TOKYO (AP) - A report by the UN nuclear watchdog agency shows there is no proof Iran's nuclear program is aimed at producing nuclear weapons, Iran's foreign minister said Tuesday in Japan.

"They could not find evidence which shows that Iran has diverted from its peaceful purposes of nuclear activities in Iran," said Manouchehr Mottaki, who was in Tokyo to meet with Japanese Prime Minister Junichiro Koizumi.

A confidential International Atomic Energy Agency report made available to The Associated Press on Monday said that a more than three-year probe has not revealed "any diversion of nuclear material to nuclear weapons or other nuclear explosive devices."

But it also said that because of lack of sufficient co-operation from the Iranian side, the agency remains unable "to conclude that there are no undeclared nuclear materials or activities in Iran." The report suggested that unless Iran drastically increases its co-operation, the IAEA would not be able to establish whether past clandestine activities were focused on making nuclear arms.

The report, prepared by IAEA head Mohamed ElBaradei for a March 6 meeting of the agency's 35-country board of governors, could help determine what action the UN Security Council will take against Iran, which says its nuclear program is intended solely for peaceful purposes.

The IAEA decided at a Feb. 4 meeting to report Tehran to the council over concerns it might be seeking nuclear arms. But further action was deferred until the end of next week's meeting at the insistence of veto-wielding council members Russia and China, which have close economic and political ties with Iran.

Mottaki said Iran had a right to nuclear technology for peaceful purposes and is committed not to build nuclear weapons.

"Iran also, like Japan, enjoys its right to have nuclear technology for peaceful purposes," Mottaki told reporters after talks with Koizumi. "We are against nuclear weapons."

However, the IAEA report said Iran plans to start setting up thousands of uranium enriching centrifuges this year even as it negotiates with Russia on scrapping such domestic activity, which is a possible pathway to nuclear arms.

Russia dampened hopes of a deal with Iran on Monday, saying Tehran must first freeze its domestic uranium enrichment, something Iran has refused to do. Russian Foreign Ministry spokesman Mikhail Kamynin told the Interfax news agency he expected talks with Iran to resume in the coming days.

The Russian offer to host Iran's uranium enrichment program has been backed by the United States and the European Union as a way to provide more guarantees that Tehran's atomic program cannot be diverted to build weapons.

But the IAEA report showed Iran pressing ahead with enrichment at home by going from testing a lone centrifuge - a machine that spins uranium gas into enriched uranium - to introducing the gas into 10 centrifuges and beginning enrichment between Feb. 11 and Feb 15.

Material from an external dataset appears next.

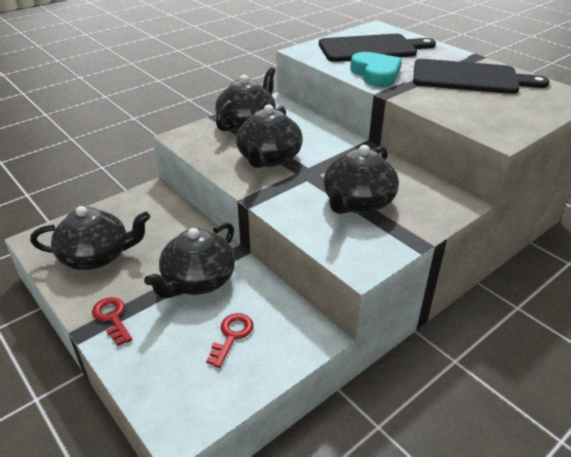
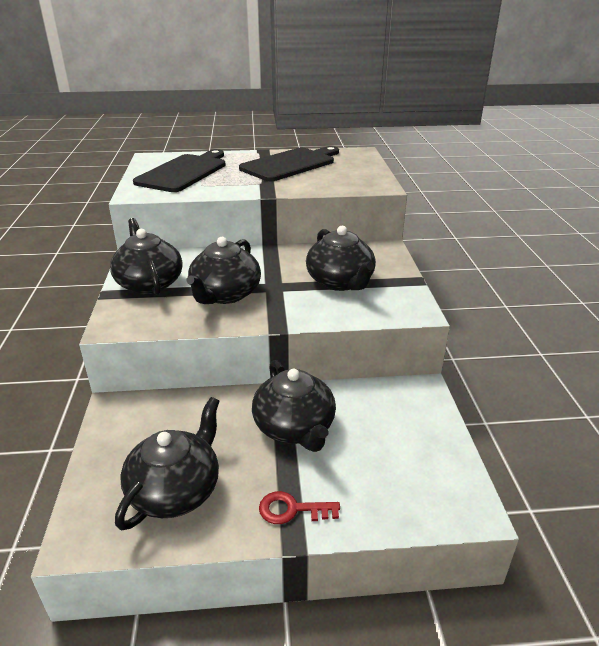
camera: 55 degrees left, 5 degrees down
red key [206,313,253,368] -> none
black teapot [236,104,303,168] -> black teapot turned 60 degrees clockwise [186,237,261,304]
turquoise heart [350,52,402,87] -> none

Furthermore, said the report, Iran began final maintenance of an additional 20 centrifuges a week ago, reflecting determination to further expand enrichment.

That would leave Iran still far short of the thousands of centrifuges it needs to enrich substantial amounts of uranium. Still, it reflected the country's plans to forge ahead with domestic enrichment even as it talks with Moscow.

And just a few months down the road, "commencement of the installation of the first 3,000 . . . (centrifuges) is planned for the fourth quarter of 2006," said the report.

Experts estimate that Iran already has enough black-market components in storage to build the 1,500 operating centrifuges it would need to make the 20 kilograms of highly enriched uranium needed for one crude weapon.